Directions for this task
The lines below, from the one containing "Log in to access" through the one containing "will be able", should be set down exactly, with no pictures and nothing else.

Data extract
────────────────────────────────────────

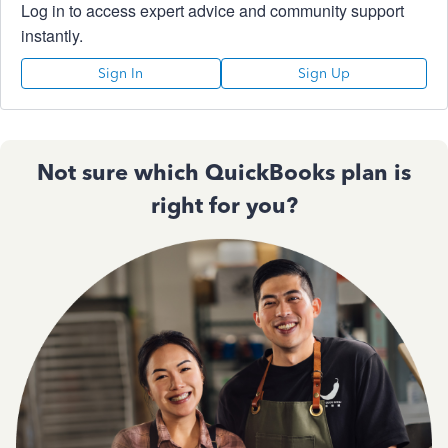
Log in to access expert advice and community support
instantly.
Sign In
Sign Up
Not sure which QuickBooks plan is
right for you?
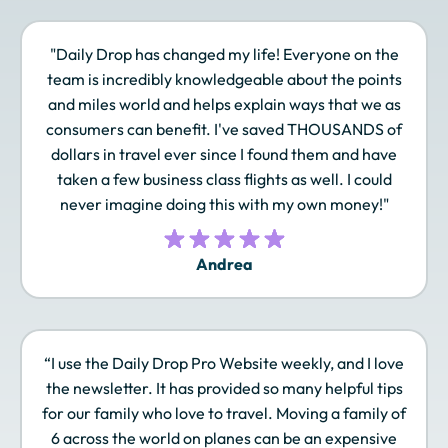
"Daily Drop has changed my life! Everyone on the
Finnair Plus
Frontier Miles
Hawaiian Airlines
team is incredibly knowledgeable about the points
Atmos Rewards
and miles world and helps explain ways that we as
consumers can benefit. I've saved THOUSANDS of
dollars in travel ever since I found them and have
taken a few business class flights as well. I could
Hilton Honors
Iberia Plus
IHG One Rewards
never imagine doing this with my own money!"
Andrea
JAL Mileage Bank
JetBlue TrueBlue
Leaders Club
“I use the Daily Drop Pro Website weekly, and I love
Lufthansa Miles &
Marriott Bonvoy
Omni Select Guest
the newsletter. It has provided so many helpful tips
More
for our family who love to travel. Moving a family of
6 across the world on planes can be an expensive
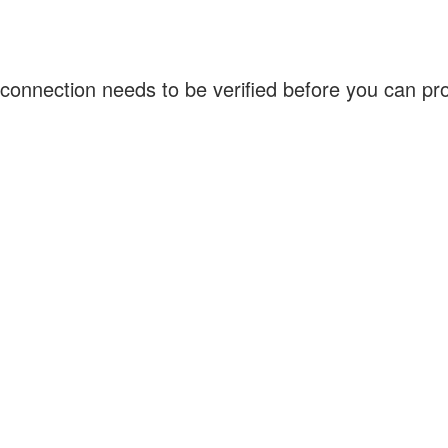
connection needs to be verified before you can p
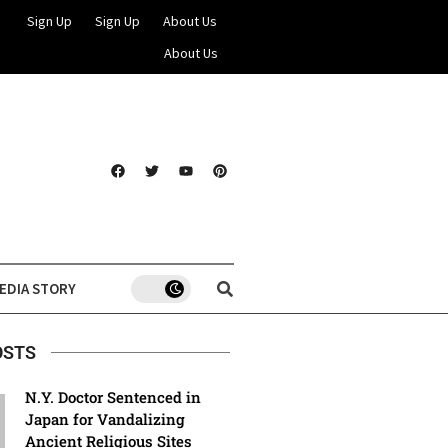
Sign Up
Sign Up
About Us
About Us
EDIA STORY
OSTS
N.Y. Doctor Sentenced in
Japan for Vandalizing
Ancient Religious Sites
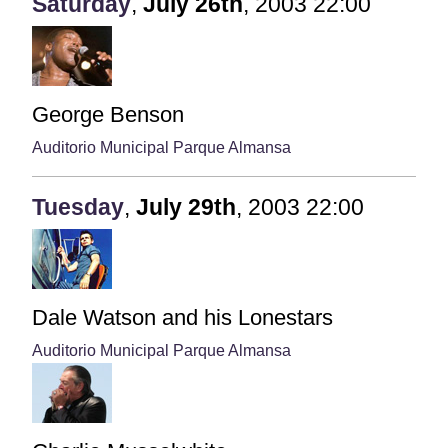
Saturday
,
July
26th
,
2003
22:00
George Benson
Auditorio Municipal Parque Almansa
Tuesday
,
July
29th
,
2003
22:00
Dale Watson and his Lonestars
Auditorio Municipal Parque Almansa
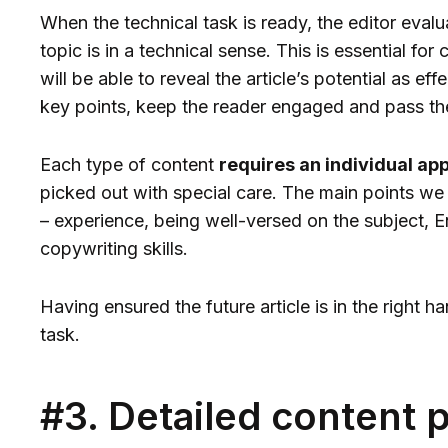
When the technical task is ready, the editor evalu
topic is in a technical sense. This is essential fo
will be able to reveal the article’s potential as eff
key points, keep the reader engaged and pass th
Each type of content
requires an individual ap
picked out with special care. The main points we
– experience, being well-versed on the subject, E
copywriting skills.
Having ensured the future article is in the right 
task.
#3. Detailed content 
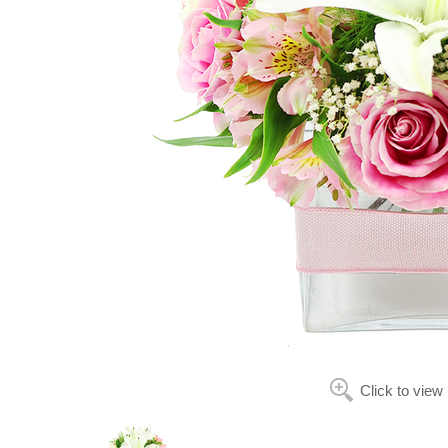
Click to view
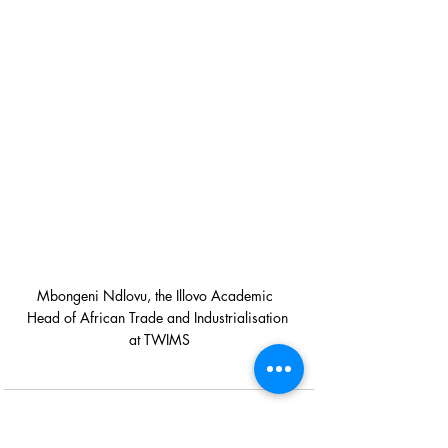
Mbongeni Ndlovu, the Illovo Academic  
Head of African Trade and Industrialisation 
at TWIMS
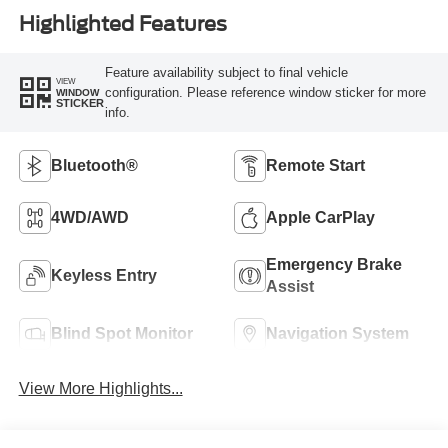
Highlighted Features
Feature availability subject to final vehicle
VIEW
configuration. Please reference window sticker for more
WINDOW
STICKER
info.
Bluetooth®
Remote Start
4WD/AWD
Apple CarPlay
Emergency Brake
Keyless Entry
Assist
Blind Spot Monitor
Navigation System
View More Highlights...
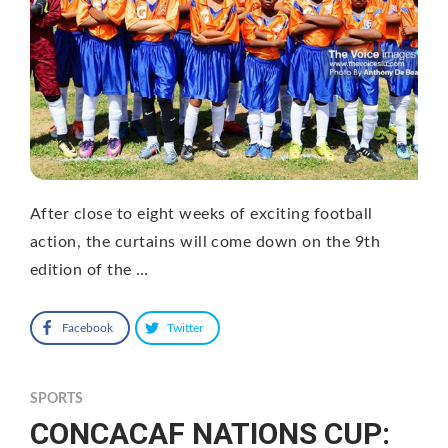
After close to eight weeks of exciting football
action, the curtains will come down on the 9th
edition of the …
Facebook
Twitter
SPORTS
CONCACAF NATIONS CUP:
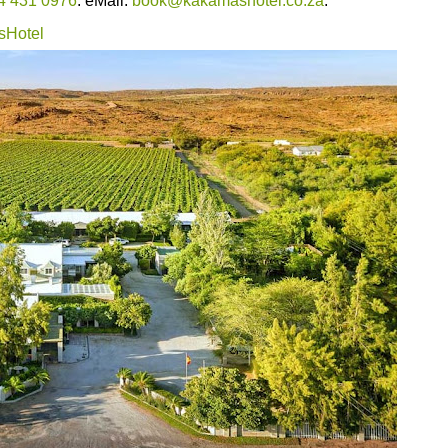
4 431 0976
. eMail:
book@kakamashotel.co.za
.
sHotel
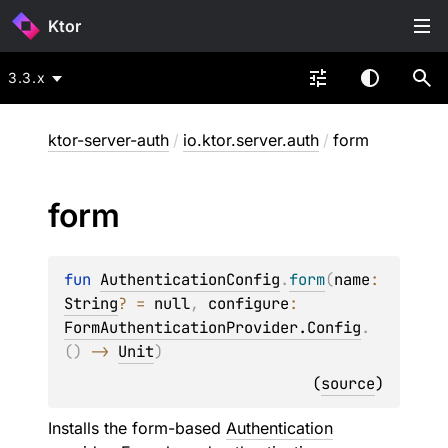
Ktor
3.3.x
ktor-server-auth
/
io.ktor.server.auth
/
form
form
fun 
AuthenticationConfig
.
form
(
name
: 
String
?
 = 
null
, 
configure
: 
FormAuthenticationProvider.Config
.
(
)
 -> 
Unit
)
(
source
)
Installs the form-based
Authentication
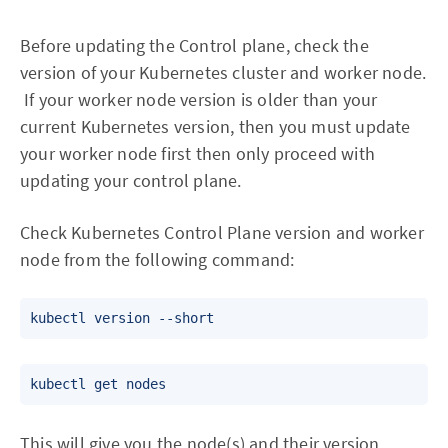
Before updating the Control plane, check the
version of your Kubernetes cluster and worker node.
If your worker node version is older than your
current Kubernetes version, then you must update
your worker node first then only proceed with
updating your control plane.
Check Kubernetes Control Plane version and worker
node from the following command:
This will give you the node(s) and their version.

────────────────────────────────────────

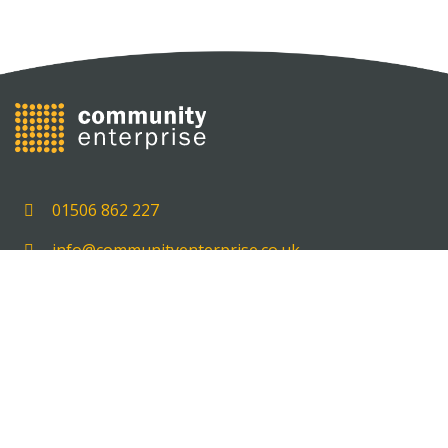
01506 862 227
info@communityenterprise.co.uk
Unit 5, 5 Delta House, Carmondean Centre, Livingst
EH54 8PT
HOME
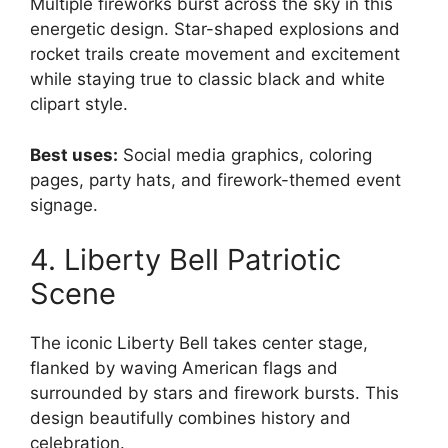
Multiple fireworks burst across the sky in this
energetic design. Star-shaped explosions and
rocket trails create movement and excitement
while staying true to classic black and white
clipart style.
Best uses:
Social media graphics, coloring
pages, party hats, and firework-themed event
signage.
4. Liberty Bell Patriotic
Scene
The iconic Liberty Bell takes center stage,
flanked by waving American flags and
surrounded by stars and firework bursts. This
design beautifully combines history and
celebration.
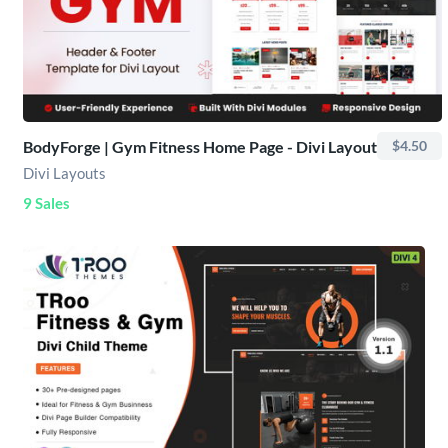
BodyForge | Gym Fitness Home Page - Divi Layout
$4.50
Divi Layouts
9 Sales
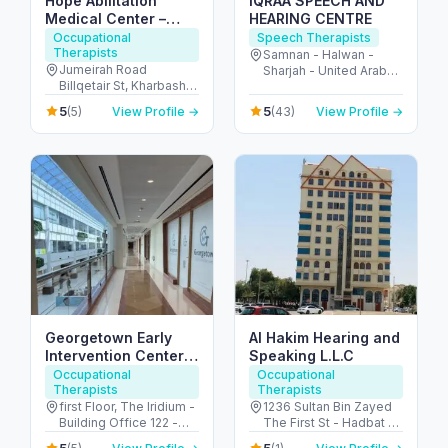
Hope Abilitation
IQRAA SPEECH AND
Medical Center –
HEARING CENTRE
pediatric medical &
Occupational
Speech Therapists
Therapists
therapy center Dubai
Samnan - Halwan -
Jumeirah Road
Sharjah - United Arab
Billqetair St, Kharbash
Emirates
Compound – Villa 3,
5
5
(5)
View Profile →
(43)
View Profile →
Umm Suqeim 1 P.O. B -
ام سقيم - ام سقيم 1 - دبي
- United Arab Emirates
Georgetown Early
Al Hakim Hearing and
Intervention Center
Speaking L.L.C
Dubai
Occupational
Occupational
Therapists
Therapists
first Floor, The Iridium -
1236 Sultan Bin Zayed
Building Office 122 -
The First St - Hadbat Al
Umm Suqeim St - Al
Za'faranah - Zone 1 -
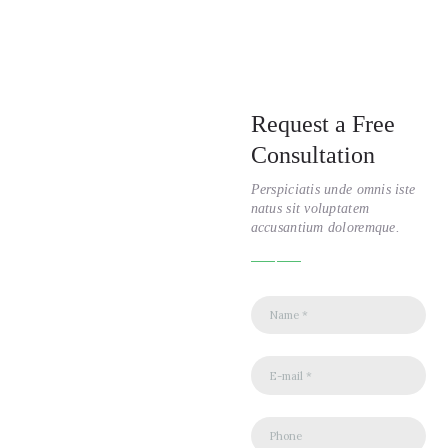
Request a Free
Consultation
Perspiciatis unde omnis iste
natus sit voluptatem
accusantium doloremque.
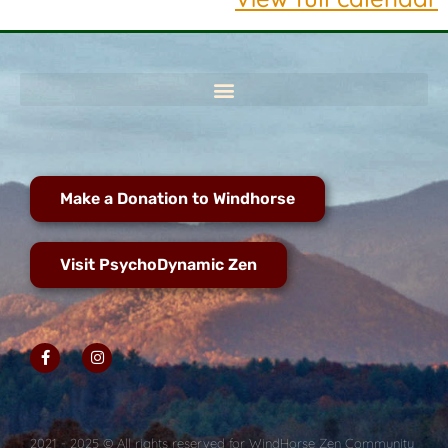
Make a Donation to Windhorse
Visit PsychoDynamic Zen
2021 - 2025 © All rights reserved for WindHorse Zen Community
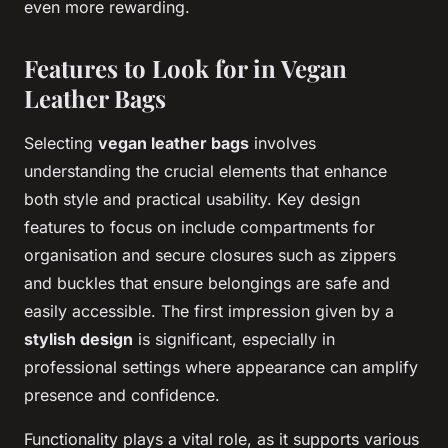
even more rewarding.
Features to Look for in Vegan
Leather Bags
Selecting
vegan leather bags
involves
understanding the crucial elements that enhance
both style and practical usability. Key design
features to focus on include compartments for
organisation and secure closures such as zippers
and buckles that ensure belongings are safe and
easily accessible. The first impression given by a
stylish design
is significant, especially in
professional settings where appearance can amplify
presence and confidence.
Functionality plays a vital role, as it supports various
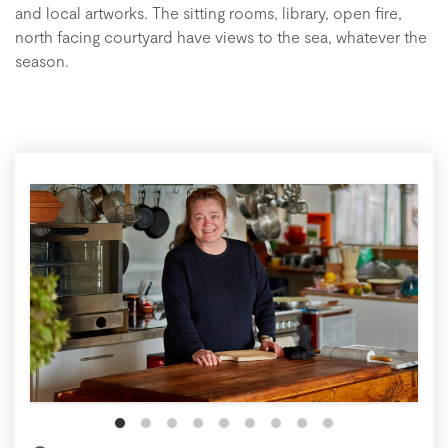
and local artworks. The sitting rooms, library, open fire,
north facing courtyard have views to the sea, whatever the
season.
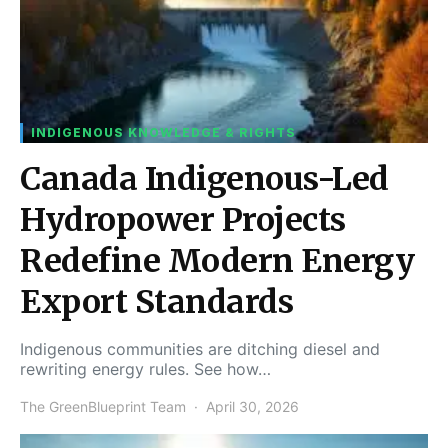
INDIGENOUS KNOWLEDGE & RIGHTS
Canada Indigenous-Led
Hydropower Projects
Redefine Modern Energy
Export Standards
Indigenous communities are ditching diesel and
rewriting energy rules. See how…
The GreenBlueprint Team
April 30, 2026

────────────────────────────────────────

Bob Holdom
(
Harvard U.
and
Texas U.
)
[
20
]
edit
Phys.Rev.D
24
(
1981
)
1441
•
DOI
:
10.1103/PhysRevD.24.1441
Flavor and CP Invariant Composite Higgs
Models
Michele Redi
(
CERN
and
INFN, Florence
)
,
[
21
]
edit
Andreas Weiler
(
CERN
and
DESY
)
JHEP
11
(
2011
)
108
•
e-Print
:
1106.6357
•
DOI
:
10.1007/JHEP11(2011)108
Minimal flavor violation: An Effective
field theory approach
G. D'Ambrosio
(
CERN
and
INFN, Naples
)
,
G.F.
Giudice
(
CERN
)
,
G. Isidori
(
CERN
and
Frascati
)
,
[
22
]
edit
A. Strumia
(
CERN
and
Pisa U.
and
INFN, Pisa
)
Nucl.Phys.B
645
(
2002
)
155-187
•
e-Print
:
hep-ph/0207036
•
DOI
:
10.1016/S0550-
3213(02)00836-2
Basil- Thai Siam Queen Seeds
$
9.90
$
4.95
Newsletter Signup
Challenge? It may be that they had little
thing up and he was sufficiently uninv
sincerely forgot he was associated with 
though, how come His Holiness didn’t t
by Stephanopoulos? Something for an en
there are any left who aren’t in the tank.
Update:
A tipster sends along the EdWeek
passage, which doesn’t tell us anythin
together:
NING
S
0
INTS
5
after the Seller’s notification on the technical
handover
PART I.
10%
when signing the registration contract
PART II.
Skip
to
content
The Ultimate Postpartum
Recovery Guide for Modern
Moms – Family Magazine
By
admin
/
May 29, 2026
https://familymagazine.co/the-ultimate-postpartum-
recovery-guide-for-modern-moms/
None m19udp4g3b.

────────────────────────────────────────

Output for this exercise
Log in to access expert advice and community support
instantly.
Sign In
Sign Up
Not sure which QuickBooks plan is
right for you?
"Daily Drop has changed my life! Everyone on the
Finnair Plus
Frontier Miles
Hawaiian Airlines
team is incredibly knowledgeable about the points
Atmos Rewards
and miles world and helps explain ways that we as
consumers can benefit. I've saved THOUSANDS of
dollars in travel ever since I found them and have
taken a few business class flights as well. I could
Hilton Honors
Iberia Plus
IHG One Rewards
never imagine doing this with my own money!"
Andrea
JAL Mileage Bank
JetBlue TrueBlue
Leaders Club
“I use the Daily Drop Pro Website weekly, and I love
Lufthansa Miles &
Marriott Bonvoy
Omni Select Guest
the newsletter. It has provided so many helpful tips
More
for our family who love to travel. Moving a family of
6 across the world on planes can be an expensive
connection needs to be verified before you can p
Sign Up
Sign Up
About Us
About Us
EDIA STORY
OSTS
N.Y. Doctor Sentenced in
Japan for Vandalizing
Ancient Religious Sites
Saturday
,
July
26th
,
2003
22:00
George Benson
Auditorio Municipal Parque Almansa
Tuesday
,
July
29th
,
2003
22:00
Dale Watson and his Lonestars
Auditorio Municipal Parque Almansa
When the technical task is ready, the editor evalu
topic is in a technical sense. This is essential fo
will be able to reveal the article’s potential as eff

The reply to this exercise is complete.